Article publié dans Concours pluripro, mars 2025
 

Si tu ne viens pas à l'exercice coordonné, c'est l'exercice coordonné qui viendra à toi. Telle pourrait être – en paraphrasant Le Bossu, de Paul Féval – la devise de Jacques Frichet. Car ce médecin généraliste normand n'a en rien prémédité cette trajectoire, qui a démarré dans les années 1980 et qui l'a mené d'un exercice "à la papa" – au sens propre du terme, car il s'est installé avec son père – à la construction d'une maison de santé pluriprofessionnelle dans les années 2000, l'une des premières du pays, et au militantisme en faveur de l'exercice coordonné, étant l'un des fondateurs de la Fédération des maisons et pôles de santé (FMPS) Normandie lancée il y a près de quatorze ans, en mai 2011. Cette évolution s'est faite de manière naturelle... mais avec des convictions fortes.

"Le pluripro, c'est un moyen, via le travail collectif, de se valoriser individuellement, de redéfinir son propre métier", estime Jacques Frichet aujourd'hui. Or quand il s'est installé, il y a plus de quarante ans, à Neufchâtel-en-Bray, le bourg rural de Seine-Maritime où il a grandi et où il a (presque) toujours vécu, la définition du métier de généraliste n'avait pas grand-chose à voir avec celle que l'on connaît aujourd'hui. "J'ai travaillé pendant quatre ans avec mon père. C'était une génération qui estimait qu'un généraliste devait s'accrocher : plus il y avait de travail, mieux c'était, et surtout, il ne fallait pas se plaindre. C'est une époque où on vantait notre bonté, notre humanité... mais où nos compétences n'étaient pas forcément mises en avant."

 

L'union face à l'adversité

Un environnement où "les rapports personnels avec les confrères n'étaient pas mauvais, mais où ceux-ci étaient tout de même vus comme des concurrents", se souvient le médecin généraliste. Dans les années 1990, toutefois, les praticiens du territoire se voient contraints de collaborer. "Notre petit hôpital s'est trouvé en difficulté pour assurer la continuité de ce qu'on n'appelait pas encore les soins non programmés. On nous a réunis pour trouver une solution, et plutôt que d'envoyer ces gens sur les roses, on s'est dit qu'on tenait vraiment à cet hôpital, que si le problème n'était pas résolu, cela allait nous retomber dessus... Et donc on s'est constitués en association pour assurer les gardes à l'hôpital." Modeste, celui qui estime qu'il n'était alors qu'un "médecin généraliste lambda" assure que c'est "un peu par hasard" que la présidence de l'association, baptisée Centre d'accueil des premiers soins (Caps), lui a échu.

Face à l'adversité et aux difficultés rencontrées par leur hôpital de proximité, les libéraux impliqués dans l'association découvrent de nouvelles réalités. "Avant même de parler de pluriprofessionnalité, on a appris à travailler ensemble, entre médecins. Et on a réalisé qu'on avait tous les mêmes contraintes, que si on s'envoyait nos patients, on ne se les piquait pas..."
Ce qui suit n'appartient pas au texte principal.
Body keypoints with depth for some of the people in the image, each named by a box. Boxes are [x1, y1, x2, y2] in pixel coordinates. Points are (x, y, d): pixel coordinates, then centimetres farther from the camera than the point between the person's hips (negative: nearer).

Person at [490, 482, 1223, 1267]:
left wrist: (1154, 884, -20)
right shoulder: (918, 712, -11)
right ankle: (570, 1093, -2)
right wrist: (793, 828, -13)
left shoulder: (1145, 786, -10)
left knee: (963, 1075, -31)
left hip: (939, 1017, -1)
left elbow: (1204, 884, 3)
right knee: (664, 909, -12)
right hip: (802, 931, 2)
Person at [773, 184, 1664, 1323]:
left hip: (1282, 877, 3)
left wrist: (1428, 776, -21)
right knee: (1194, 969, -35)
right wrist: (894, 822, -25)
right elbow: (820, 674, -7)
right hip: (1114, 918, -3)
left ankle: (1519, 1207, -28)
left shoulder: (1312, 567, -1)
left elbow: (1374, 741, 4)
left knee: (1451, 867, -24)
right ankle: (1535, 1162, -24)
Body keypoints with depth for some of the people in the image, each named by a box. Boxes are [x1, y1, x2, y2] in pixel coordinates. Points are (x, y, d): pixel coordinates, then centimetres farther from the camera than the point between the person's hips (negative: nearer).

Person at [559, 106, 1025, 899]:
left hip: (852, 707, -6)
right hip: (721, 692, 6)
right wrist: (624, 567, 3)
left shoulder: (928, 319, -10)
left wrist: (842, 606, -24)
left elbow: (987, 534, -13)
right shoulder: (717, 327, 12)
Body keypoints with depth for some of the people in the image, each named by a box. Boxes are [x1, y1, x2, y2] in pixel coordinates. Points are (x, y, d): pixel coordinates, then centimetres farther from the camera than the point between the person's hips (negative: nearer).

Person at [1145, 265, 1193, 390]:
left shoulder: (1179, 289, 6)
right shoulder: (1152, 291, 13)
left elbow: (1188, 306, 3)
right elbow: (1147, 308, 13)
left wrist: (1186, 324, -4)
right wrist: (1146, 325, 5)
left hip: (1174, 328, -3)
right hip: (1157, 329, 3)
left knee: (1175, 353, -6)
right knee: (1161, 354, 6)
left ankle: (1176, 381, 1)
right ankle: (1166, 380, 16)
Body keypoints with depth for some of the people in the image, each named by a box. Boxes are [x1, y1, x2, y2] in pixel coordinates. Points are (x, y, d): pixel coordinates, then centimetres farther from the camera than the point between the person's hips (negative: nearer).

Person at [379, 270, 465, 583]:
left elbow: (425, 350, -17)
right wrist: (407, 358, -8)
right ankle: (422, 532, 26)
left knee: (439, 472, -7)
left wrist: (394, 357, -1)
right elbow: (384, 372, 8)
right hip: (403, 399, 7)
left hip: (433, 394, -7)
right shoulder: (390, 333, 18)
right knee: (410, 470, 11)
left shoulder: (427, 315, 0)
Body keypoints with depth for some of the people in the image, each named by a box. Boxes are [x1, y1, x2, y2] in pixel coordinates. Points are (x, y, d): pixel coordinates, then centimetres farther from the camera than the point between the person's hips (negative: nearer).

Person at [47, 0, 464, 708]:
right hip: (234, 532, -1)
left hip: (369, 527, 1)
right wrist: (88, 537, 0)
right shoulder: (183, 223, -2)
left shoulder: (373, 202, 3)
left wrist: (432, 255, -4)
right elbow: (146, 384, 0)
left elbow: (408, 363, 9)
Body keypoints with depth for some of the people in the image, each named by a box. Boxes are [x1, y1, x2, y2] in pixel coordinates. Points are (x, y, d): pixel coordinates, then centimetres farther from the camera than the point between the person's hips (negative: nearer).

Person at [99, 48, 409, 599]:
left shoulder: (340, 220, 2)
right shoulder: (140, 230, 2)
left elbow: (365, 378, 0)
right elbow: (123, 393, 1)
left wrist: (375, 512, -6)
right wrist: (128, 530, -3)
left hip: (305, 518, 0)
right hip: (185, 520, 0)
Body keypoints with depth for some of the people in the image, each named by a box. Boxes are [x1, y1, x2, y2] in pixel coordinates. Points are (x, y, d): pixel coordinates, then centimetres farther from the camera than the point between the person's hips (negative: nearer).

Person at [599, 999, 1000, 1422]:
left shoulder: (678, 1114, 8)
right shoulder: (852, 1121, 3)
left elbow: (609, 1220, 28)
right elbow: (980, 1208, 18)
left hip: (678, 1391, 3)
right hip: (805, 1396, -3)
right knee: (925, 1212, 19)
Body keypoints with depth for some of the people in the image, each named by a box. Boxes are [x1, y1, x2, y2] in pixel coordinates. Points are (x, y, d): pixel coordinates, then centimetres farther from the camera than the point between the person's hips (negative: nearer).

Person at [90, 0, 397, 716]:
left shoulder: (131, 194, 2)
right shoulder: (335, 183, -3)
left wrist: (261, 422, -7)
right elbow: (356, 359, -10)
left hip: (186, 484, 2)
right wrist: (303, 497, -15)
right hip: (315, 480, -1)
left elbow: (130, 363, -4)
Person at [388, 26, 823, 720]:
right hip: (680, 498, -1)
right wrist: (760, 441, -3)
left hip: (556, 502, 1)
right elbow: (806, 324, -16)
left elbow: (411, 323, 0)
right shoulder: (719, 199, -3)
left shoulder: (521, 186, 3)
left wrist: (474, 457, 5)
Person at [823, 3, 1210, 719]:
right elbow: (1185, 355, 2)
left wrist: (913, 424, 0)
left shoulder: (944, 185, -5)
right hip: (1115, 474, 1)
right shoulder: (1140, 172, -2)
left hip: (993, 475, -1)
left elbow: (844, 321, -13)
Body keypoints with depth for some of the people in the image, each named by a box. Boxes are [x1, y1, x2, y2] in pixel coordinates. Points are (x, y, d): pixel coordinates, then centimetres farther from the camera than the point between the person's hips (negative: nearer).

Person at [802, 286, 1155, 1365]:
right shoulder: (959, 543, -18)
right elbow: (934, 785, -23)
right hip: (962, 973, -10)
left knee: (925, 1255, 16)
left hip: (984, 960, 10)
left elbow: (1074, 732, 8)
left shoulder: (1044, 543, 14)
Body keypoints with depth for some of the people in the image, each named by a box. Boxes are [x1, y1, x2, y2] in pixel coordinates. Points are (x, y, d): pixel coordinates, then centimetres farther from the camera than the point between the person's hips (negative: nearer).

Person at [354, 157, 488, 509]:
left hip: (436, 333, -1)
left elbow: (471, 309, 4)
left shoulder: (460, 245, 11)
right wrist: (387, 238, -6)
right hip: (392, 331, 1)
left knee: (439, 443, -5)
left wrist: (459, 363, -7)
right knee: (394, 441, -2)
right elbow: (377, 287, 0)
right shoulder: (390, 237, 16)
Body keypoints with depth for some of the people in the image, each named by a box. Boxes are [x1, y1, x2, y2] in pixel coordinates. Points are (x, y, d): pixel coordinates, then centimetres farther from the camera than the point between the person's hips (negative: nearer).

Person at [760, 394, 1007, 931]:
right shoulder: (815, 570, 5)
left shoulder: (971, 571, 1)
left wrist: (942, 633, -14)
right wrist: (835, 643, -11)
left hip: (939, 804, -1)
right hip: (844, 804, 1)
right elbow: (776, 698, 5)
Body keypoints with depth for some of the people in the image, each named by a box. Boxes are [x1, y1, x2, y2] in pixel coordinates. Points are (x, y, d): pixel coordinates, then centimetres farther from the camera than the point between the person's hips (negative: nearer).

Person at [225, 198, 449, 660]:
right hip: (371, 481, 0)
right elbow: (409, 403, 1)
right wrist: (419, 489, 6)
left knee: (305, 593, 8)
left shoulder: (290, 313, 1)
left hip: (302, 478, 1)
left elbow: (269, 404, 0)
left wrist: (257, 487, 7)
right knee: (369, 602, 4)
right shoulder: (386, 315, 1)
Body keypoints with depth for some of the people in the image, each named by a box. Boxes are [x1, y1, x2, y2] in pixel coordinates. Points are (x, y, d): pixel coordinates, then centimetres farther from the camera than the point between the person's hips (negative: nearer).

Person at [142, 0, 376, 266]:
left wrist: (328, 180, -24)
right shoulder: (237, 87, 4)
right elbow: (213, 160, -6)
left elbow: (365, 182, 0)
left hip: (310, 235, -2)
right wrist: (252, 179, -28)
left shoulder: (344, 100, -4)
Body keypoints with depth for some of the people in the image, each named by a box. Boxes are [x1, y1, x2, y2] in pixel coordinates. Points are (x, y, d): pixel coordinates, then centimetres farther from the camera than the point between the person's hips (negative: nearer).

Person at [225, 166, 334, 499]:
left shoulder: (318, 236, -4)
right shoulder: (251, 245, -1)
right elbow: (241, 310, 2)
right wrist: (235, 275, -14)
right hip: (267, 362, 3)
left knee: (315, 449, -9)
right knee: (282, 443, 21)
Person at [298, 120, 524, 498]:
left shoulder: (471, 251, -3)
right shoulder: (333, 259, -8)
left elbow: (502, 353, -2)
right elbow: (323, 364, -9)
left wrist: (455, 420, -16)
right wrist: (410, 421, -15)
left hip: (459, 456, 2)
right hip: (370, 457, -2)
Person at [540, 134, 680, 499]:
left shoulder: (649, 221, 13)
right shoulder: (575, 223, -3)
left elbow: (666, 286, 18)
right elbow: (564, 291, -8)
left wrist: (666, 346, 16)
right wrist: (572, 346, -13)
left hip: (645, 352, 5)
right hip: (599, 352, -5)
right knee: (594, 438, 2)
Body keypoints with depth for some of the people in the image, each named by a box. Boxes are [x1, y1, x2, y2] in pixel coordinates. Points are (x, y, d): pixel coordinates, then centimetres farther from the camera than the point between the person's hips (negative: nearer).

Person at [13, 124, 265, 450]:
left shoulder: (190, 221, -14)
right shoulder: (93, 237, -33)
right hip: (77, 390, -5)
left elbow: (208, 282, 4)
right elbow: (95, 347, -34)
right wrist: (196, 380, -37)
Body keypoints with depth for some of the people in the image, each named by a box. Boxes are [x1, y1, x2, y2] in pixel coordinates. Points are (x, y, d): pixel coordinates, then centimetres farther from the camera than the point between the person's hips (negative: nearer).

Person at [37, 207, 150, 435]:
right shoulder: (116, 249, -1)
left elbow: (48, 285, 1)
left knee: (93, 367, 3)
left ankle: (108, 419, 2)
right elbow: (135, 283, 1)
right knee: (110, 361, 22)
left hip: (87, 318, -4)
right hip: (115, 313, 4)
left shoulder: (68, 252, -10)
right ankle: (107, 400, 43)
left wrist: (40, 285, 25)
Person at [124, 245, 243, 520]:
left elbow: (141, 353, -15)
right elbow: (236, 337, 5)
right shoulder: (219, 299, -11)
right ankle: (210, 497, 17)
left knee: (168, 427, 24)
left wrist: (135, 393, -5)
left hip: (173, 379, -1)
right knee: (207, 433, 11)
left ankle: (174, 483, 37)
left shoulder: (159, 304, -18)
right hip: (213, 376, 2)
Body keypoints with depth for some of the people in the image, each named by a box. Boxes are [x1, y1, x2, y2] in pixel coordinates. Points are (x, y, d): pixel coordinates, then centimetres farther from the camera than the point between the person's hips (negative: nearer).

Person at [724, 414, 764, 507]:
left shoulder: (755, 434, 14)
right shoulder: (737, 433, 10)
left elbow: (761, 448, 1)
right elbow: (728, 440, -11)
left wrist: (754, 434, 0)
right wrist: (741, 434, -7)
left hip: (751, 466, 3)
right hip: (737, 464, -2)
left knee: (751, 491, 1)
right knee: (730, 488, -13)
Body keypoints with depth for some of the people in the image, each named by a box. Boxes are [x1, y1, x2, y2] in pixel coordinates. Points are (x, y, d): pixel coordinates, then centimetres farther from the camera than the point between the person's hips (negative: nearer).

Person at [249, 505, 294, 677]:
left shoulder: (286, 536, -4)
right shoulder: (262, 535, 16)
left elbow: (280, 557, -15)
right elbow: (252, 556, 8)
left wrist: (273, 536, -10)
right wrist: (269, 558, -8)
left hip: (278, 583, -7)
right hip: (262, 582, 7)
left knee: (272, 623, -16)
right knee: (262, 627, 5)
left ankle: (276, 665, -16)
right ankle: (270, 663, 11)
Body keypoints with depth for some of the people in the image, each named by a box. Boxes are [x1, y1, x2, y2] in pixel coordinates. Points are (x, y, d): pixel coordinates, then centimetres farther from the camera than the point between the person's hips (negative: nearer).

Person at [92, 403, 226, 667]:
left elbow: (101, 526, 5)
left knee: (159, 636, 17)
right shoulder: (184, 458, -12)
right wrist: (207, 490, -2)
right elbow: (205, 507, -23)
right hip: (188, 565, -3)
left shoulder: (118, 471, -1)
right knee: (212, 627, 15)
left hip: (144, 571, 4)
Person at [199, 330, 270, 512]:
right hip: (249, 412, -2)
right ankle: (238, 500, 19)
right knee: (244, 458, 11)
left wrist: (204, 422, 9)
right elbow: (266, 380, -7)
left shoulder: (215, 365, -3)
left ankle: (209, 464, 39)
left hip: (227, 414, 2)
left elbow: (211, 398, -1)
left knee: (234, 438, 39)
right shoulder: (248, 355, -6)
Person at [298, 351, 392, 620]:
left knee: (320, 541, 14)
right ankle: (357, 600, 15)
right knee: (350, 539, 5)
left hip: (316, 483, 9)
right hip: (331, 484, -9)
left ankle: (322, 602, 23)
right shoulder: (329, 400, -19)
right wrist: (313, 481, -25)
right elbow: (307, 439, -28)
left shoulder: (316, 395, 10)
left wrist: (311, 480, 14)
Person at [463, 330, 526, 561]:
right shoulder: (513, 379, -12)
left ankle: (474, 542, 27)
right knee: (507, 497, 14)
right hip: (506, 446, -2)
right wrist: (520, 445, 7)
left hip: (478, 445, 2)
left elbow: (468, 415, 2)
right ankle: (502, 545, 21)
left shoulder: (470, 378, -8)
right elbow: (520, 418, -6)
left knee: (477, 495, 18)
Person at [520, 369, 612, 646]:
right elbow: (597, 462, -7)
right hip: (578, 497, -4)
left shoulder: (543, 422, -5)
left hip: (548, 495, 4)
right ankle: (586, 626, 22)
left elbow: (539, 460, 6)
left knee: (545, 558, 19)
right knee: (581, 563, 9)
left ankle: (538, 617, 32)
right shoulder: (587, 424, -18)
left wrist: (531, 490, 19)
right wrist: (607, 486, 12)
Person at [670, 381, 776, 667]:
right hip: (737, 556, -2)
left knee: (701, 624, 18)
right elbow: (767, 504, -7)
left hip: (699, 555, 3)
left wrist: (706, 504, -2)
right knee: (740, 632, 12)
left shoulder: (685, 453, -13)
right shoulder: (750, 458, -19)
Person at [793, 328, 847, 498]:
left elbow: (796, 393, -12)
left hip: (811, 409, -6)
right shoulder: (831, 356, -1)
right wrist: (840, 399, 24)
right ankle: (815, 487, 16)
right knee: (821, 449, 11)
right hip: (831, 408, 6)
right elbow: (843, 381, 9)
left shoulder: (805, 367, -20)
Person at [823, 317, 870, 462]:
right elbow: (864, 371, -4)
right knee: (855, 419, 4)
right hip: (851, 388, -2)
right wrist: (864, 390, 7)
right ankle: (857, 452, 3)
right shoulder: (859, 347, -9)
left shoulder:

Lors des gardes à l'hôpital, les rapports avec les infirmières transforment aussi le regard que ces médecins généralistes portaient sur leur propre métier. "On travaillait mieux, dans un environnement plus sécurisé. On s'est remis à faire des actes qu'on avait désappris à faire. Faire des plâtres, des sutures, c'est compliqué quand on est seul dans son cabinet, avec une salle d'attente pleine, quand le patient arrive avec un chiffon imbibé de sang et que les locaux sont inadaptés... Mais quand on a les équipes et les locaux, c'est différent."